Secreted amyloid precursor protein alpha (sAPPα), an endogenous neuromodulator derived from the amyloid precursor protein (APP), exhibits neuroprotective, neurotrophic and memory-enhancing properties and has been demonstrated to rescue synaptic plasticity deficits in rodent models of AD. These beneficial properties position sAPPα as an exciting emerging therapeutic avenue for developing a disease-modifying therapy for AD. Furthermore, CTα16 and AβCore, bioactive sAPPα-derived peptides, have recently been shown to recapitulate aspects of sAPPα’s plasticity-enhancing effects and may represent a more viable therapeutic avenue due to their small size. However, the precise molecular mechanisms harnessed by sAPPα and sAPPα-derived peptides or their efficacy in human neurons are not yet fully elucidated.
To further our understanding of sAPPα and sAPPα-derived peptides plasticity-promoting effects, we examined the transcription, translation and surface expression of key plasticity-related N-methyl-D-aspartate receptor (NMDAR) subunits in cultured rodent hippocampal neurons over time, examining its early and enduring effects. To further investigate sAPPα as a novel therapeutic agent for AD, we examined the ability of sAPPα and the sAPPα-derived peptide, CTα16, to alter global protein synthesis and NMDAR surface expression in excitatory and inhibitory iPSC-derived human neurons.
Using a combination of immunocytochemistry, Fluorescent Non-Canonical Amino Acid Tagging with Proximity Ligase Assay (FUNCAT-PLA), and Reverse Transcription Quantitative Polymerase Chain Reaction (RT-qPCR) techniques, we have shown that sAPPα induces the biphasic enhancement of surface de novo GluN2B-containing NMDARs in the neuronal dendrites. Furthermore, we found that sAPPα and CTα16 exhibit distinct yet overlapping patterns of NMDAR subunit gene regulation in rodent neurons and enhance both protein synthesis and surface expression of GluN2B in a time- and cell-type-specific manner in human iPSC-derived neurons.

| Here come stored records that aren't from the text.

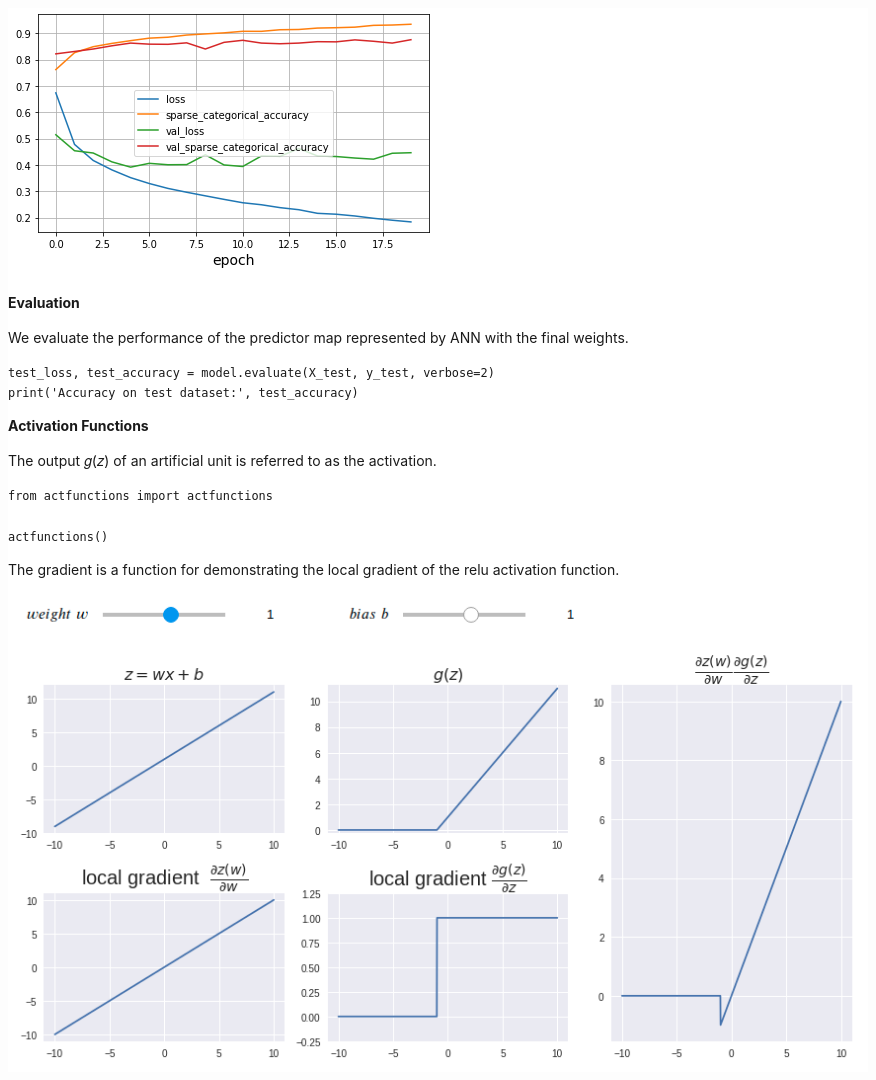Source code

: ![alt text](https://github.com/jylhakos/Deep-Learning-with-Python/blob/main/Artificial-Neural-Networks/training_probabilities_history.png?raw=true)

**Evaluation**

We evaluate the performance of the predictor map represented by ANN with the final weights.

```
test_loss, test_accuracy = model.evaluate(X_test, y_test, verbose=2)
print('Accuracy on test dataset:', test_accuracy)

```

**Activation Functions**

The output 𝑔(𝑧) of an artificial unit is referred to as the activation. 

```
from actfunctions import actfunctions

actfunctions()

```

The gradient is a function for demonstrating the local gradient of the relu activation function.

![alt text](https://github.com/jylhakos/Deep-Learning-with-Python/blob/main/Artificial-Neural-Networks/gradient_relu_activation.png?raw=true)
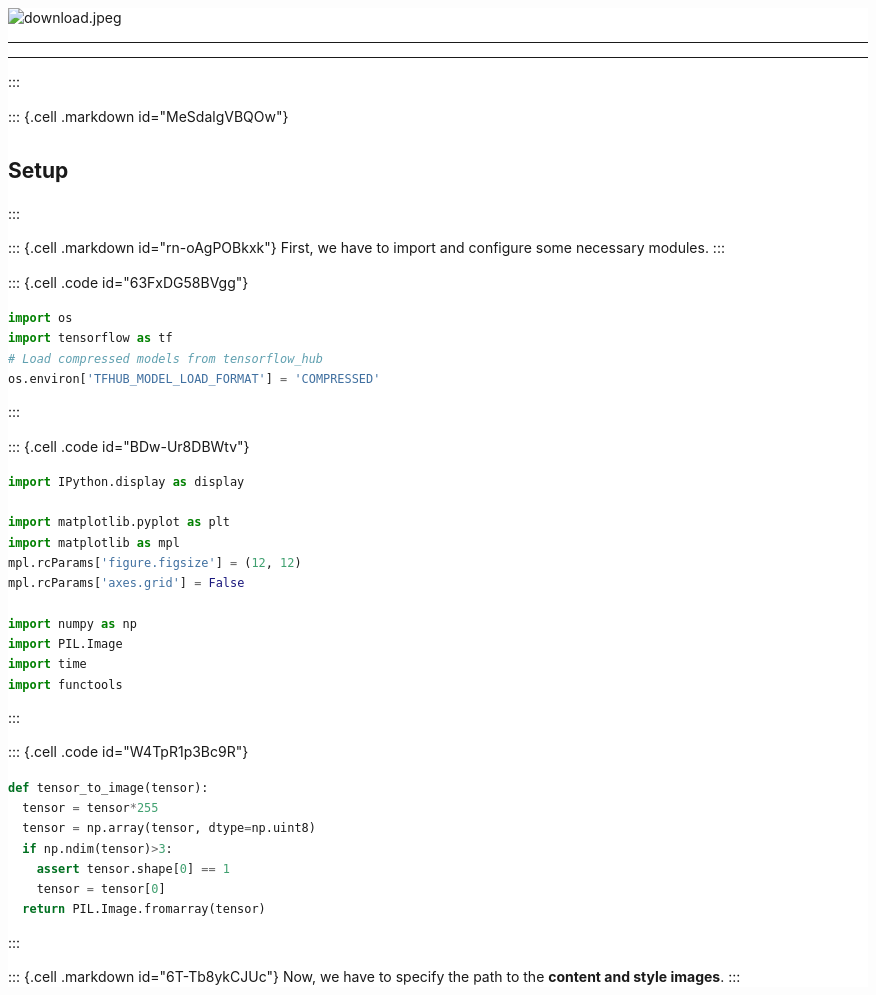 ![download.jpeg](vertopal_ff9daa14ca7142e291c24192c9ba4981/0997fbd0ce0914a09790068eb0e9096ff5da1e16.jpg)

------------------------------------------------------------------------

------------------------------------------------------------------------
:::

::: {.cell .markdown id="MeSdalgVBQOw"}
## Setup
:::

::: {.cell .markdown id="rn-oAgPOBkxk"}
First, we have to import and configure some necessary modules.
:::

::: {.cell .code id="63FxDG58BVgg"}
``` python
import os
import tensorflow as tf
# Load compressed models from tensorflow_hub
os.environ['TFHUB_MODEL_LOAD_FORMAT'] = 'COMPRESSED'
```
:::

::: {.cell .code id="BDw-Ur8DBWtv"}
``` python
import IPython.display as display

import matplotlib.pyplot as plt
import matplotlib as mpl
mpl.rcParams['figure.figsize'] = (12, 12)
mpl.rcParams['axes.grid'] = False

import numpy as np
import PIL.Image
import time
import functools
```
:::

::: {.cell .code id="W4TpR1p3Bc9R"}
``` python
def tensor_to_image(tensor):
  tensor = tensor*255
  tensor = np.array(tensor, dtype=np.uint8)
  if np.ndim(tensor)>3:
    assert tensor.shape[0] == 1
    tensor = tensor[0]
  return PIL.Image.fromarray(tensor)
```
:::

::: {.cell .markdown id="6T-Tb8ykCJUc"}
Now, we have to specify the path to the **content and style images**.
:::
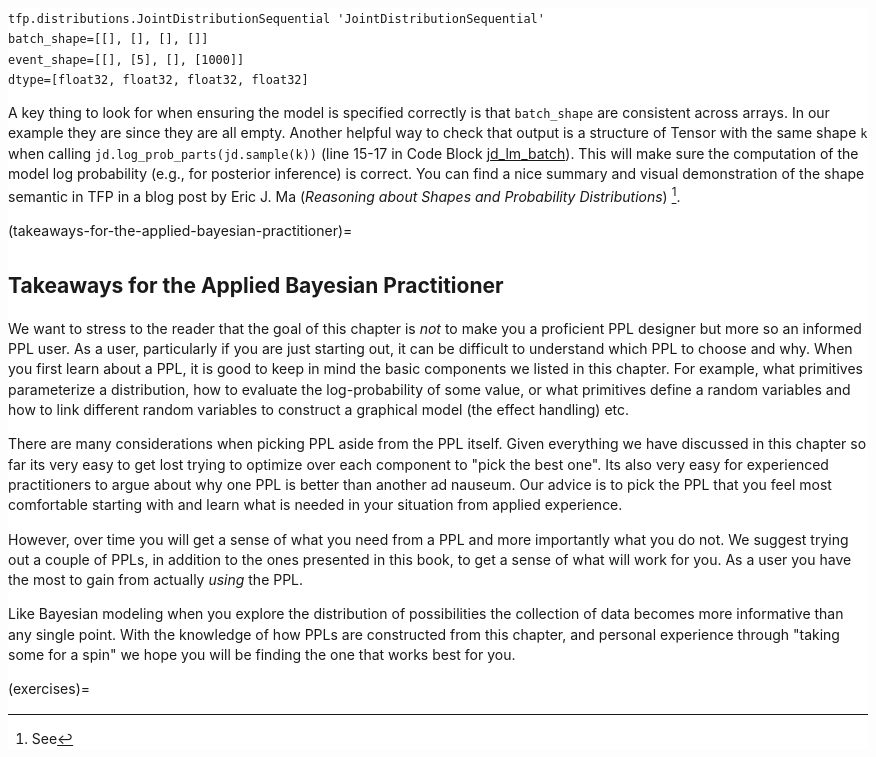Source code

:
 ```none
tfp.distributions.JointDistributionSequential 'JointDistributionSequential' 
batch_shape=[[], [], [], []] 
event_shape=[[], [5], [], [1000]] 
dtype=[float32, float32, float32, float32]
```

A key thing to look for when ensuring the model is specified correctly
is that `batch_shape` are consistent across arrays. In our example they
are since they are all empty. Another helpful way to check that output
is a structure of Tensor with the same shape `k` when calling
`jd.log_prob_parts(jd.sample(k))` (line 15-17 in Code Block
[jd_lm_batch](jd_lm_batch)). This will make sure the
computation of the model log probability (e.g., for posterior inference)
is correct. You can find a nice summary and visual demonstration of the
shape semantic in TFP in a blog post by Eric J. Ma (*Reasoning about
Shapes and Probability Distributions*) [^29].

(takeaways-for-the-applied-bayesian-practitioner)=

## Takeaways for the Applied Bayesian Practitioner

We want to stress to the reader that the goal of this chapter is *not*
to make you a proficient PPL designer but more so an informed PPL user.
As a user, particularly if you are just starting out, it can be
difficult to understand which PPL to choose and why. When you first
learn about a PPL, it is good to keep in mind the basic components we
listed in this chapter. For example, what primitives parameterize a
distribution, how to evaluate the log-probability of some value, or what
primitives define a random variables and how to link different random
variables to construct a graphical model (the effect handling) etc.

There are many considerations when picking PPL aside from the PPL
itself. Given everything we have discussed in this chapter so far its
very easy to get lost trying to optimize over each component to "pick
the best one\". Its also very easy for experienced practitioners to
argue about why one PPL is better than another ad nauseum. Our advice is
to pick the PPL that you feel most comfortable starting with and learn
what is needed in your situation from applied experience.

However, over time you will get a sense of what you need from a PPL and
more importantly what you do not. We suggest trying out a couple of
PPLs, in addition to the ones presented in this book, to get a sense of
what will work for you. As a user you have the most to gain from
actually *using* the PPL.

Like Bayesian modeling when you explore the distribution of
possibilities the collection of data becomes more informative than any
single point. With the knowledge of how PPLs are constructed from this
chapter, and personal experience through "taking some for a spin\" we
hope you will be finding the one that works best for you.

(exercises)=


[^1]: With the prerequisite that basic ingredients like APIs to specify
[^2]: Even Wikipedia only contains a partial list
[^3]: *An Introduction to Probabilistic Programming* by van de Meent et
[^4]: <https://github.com/stripe/rainier>. A more in-depth reflection of
[^5]: See [inference_methods](inference_methods) for a discussion of
[^6]: In terms of effective samples per second.
[^7]: The Zen of Python detai the philosophy behind this idea of
[^8]: <https://pymc-devs.medium.com/the-future-of-pymc3-or-theano-is-dead-long-live-theano-d8005f8a0e9b.>
[^9]: <https://docs.Python.org/3/tutorial/floatingpoint.html>
[^10]: <https://mc-stan.org/docs/2_25/reference-manual/variable-transforms-chapter.html>
[^11]: In fact, this is how `tfd.LogNormal` is implemented in TFP, with
[^12]: In Greek mythology Aesara is the daughter of Theano, hence the
[^13]: <https://theano-pymc.readthedocs.io/en/latest/optimizations.html?highlight=o1#optimizations>
[^14]: <https://github.com/pymc-devs/symbolic-pymc>
[^15]: The default behavior of a Pyro model is to sample from the
[^16]: <https://pyro.ai/examples/effect_handlers.html>
[^17]: <https://docs.scipy.org/doc/scipy/reference/stats.html>
[^18]: We will go into more details about random variable in Chapter
[^19]: To be more precise, a Python object with a `__array__` method.
[^20]: Getting the shape right, minimizing unwanted side effects, to
[^21]: The graphical representation of a Bayesian Model is a central
[^22]: <https://github.com/blei-lab/edward>
[^23]: The API of TensorFlow changed significantly between v1 and the
[^24]: For example, <https://github.com/jmschrei/pomegranate> for
[^25]: See the Python documentation for a complete explanation
[^26]: Also see mcx <https://github.com/rlouf/mcx> that use Python AST
[^27]: If you are interested in more details about PPL development in
[^28]: See also
[^29]: See
[^30]: <https://en.wikipedia.org/wiki/Block_diagram>
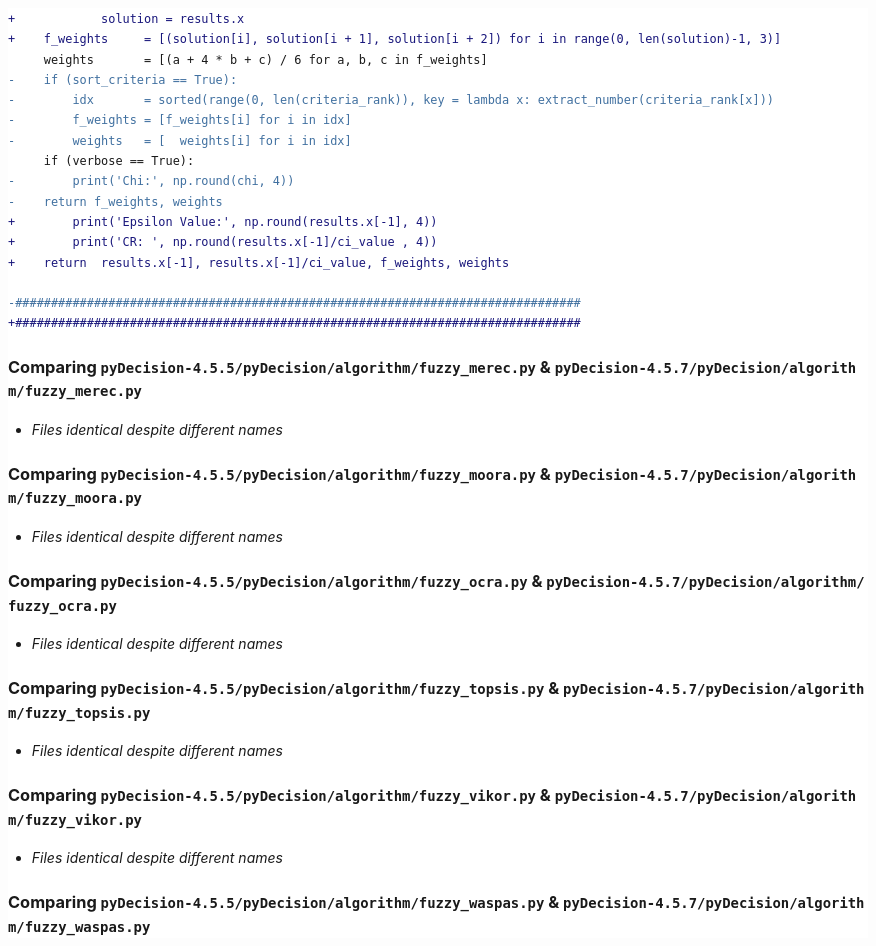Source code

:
 ```diff
+            solution = results.x
+    f_weights     = [(solution[i], solution[i + 1], solution[i + 2]) for i in range(0, len(solution)-1, 3)]
     weights       = [(a + 4 * b + c) / 6 for a, b, c in f_weights]
-    if (sort_criteria == True):
-        idx       = sorted(range(0, len(criteria_rank)), key = lambda x: extract_number(criteria_rank[x]))
-        f_weights = [f_weights[i] for i in idx]
-        weights   = [  weights[i] for i in idx]
     if (verbose == True):
-        print('Chi:', np.round(chi, 4))
-    return f_weights, weights
+        print('Epsilon Value:', np.round(results.x[-1], 4)) 
+        print('CR: ', np.round(results.x[-1]/ci_value , 4))
+    return  results.x[-1], results.x[-1]/ci_value, f_weights, weights
 
-###############################################################################
+###############################################################################
```

### Comparing `pyDecision-4.5.5/pyDecision/algorithm/fuzzy_merec.py` & `pyDecision-4.5.7/pyDecision/algorithm/fuzzy_merec.py`

 * *Files identical despite different names*

### Comparing `pyDecision-4.5.5/pyDecision/algorithm/fuzzy_moora.py` & `pyDecision-4.5.7/pyDecision/algorithm/fuzzy_moora.py`

 * *Files identical despite different names*

### Comparing `pyDecision-4.5.5/pyDecision/algorithm/fuzzy_ocra.py` & `pyDecision-4.5.7/pyDecision/algorithm/fuzzy_ocra.py`

 * *Files identical despite different names*

### Comparing `pyDecision-4.5.5/pyDecision/algorithm/fuzzy_topsis.py` & `pyDecision-4.5.7/pyDecision/algorithm/fuzzy_topsis.py`

 * *Files identical despite different names*

### Comparing `pyDecision-4.5.5/pyDecision/algorithm/fuzzy_vikor.py` & `pyDecision-4.5.7/pyDecision/algorithm/fuzzy_vikor.py`

 * *Files identical despite different names*

### Comparing `pyDecision-4.5.5/pyDecision/algorithm/fuzzy_waspas.py` & `pyDecision-4.5.7/pyDecision/algorithm/fuzzy_waspas.py`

These findings complement established understanding that sAPPα rapidly traffics AMPARs, priming the synapse for activity, suggesting NMDARs may contribute to this priming action and support sustained synaptic changes. Differential responses in excitatory versus inhibitory iPSC-derived human neurons suggest sAPPα may target the excitatory-inhibitory imbalance implicated in early-AD. Demonstrating efficacy in human neuronal models represents a critical step toward translating sAPPα-based therapies for AD.